Poland violated the rights of female judges by forcing them to retire earlier than men, the European Court of Human Rights (ECHR) has ruled.

The measures in question were made as part of the Law and Justice (PiS) government’s contested overhaul of the judiciary, many aspects of which have already been found by the ECHR to have violated the rights of Polish judges.

The latest case was filed to the ECHR by four former Polish judges – Lucyna Pająk, Marta Kuzak, Elżbieta Kabzińska and Danuta Jezierska – after the changes introduced by PiS forced them to retire earlier than they wanted.

That was because, under measures introduced between 2016 and 2018, the retirement age for judges was lowered from 67 for both sexes to 65 for men and 60 for women.

That matched the general retirement ages for men and women introduced by the government, which PiS had argued was necessary due to “the different role for women in family and social life.”

But the changes were criticised by the opposition as an attempt by the ruling party to force certain judges into retirement and create space for new appointees.

A procedure was put in place for judges who wished to continue working beyond the new retirement ages. But to do so they were required to seek authorisation from the justice minister and the National Council of the Judiciary (KRS), a body overhauled by PiS to fill it with more political appointees.

PiS later backtracked on the reforms and raised female judges’ retirement age to 65 to match that of male ones. But the initial changes resulted in some judges being forced to retire, including Pająk, Kuzak, Kabzińska and Jezierska, whose requests to continue working were rejected by the justice minister and KRS.

After a complaint to Poland’s Supreme Court was rejected, the women turned to the ECHR. In a ruling issued yesterday, the Strasbourg court found that the changes to judges’ retirement ages violated Articles 6 (right of access to a court) and 14 (prohibition of discrimination) of the European Convention on Human Rights.
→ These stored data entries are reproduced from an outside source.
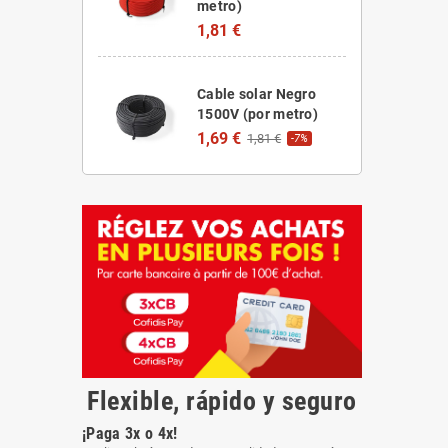
metro)
1,81 €
Cable solar Negro
1500V (por metro)
1,69 €
1,81 €
-7%
Flexible, rápido y seguro
¡Paga 3x o 4x!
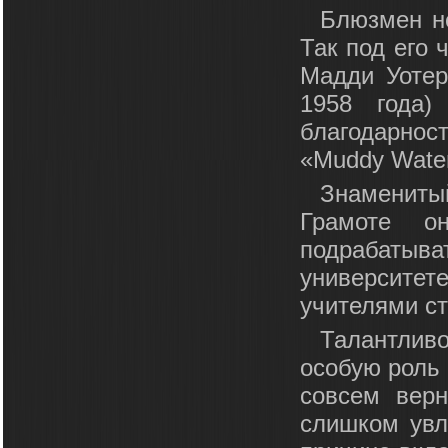
Блюзмен н
Так под его 
Мадди Уотер
1958 года)
благодарнос
«Muddy Waters
Знамениты
Грамоте о
подрабаты
университе
учителями с
Талантливо
особую роль 
совсем верн
слишком увл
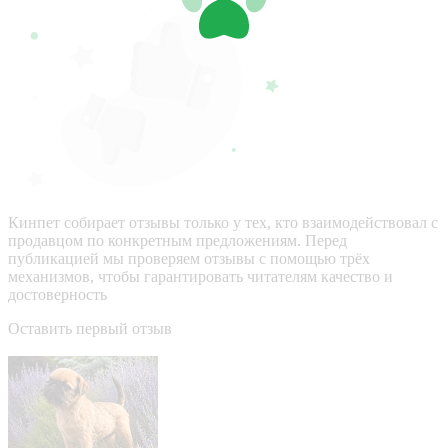
Кинпет собирает отзывы только у тех, кто взаимодействовал с
продавцом по конкретным предложениям. Перед
публикацией мы проверяем отзывы с помощью трёх
механизмов, чтобы гарантировать читателям качество и
достоверность
Оставить первый отзыв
“Judges should enjoy protection from arbitrary decisions by the legislative and executive powers and only oversight by an independent judicial body of the legality of a disputed measure was able to render such protection effective,” said the ECHR, which found that the judges lacked such protection.

“They had been purely and simply removed from the judiciary,” stated the European court. Moreover, the reforms “clearly introduced a difference in treatment, on the ground of sex, as to the mandatory retirement age for members of the same profession”, it added.

The ECHR highlighted the intellectual nature of the profession of a judge and pointed out that “biological differences between men and women and any potential considerations as to the role of women in society were immaterial to the aptitude of either sex to engage in professions of that nature”.

A similar ruling was made in 2019 by the Court of Justice of the European Union (CJEU), which found that Poland’s new rules on the retirement age for judges and prosecutors were incompatible with EU law as they discriminated on the basis of gender and negatively affected judicial independence.

In yesterday’s ruling, the ECHR ordered Poland to pay damages and costs to the four complainants. Its ruling can be appealed to the ECHR’s grand chamber by any party involved within three months.

The ECHR has issued a number of rulings against the PiS government’s judicial reforms in recent years. In 2021, it found that Poland’s constitutional court is no longer a “tribunal established by law” because it contains an illegitimately appointed judge.

Last year, it ruled that the Polish authorities have acted with “manifest disregard for the rule of law” in their judicial policies, meaning that the way judges are appointed violated the right to a fair trial.

This year, it found that a prominent Polish judge critical of the government had suffered “multiple violations” of his rights to a fair trial, respect for his private life and his freedom of expression.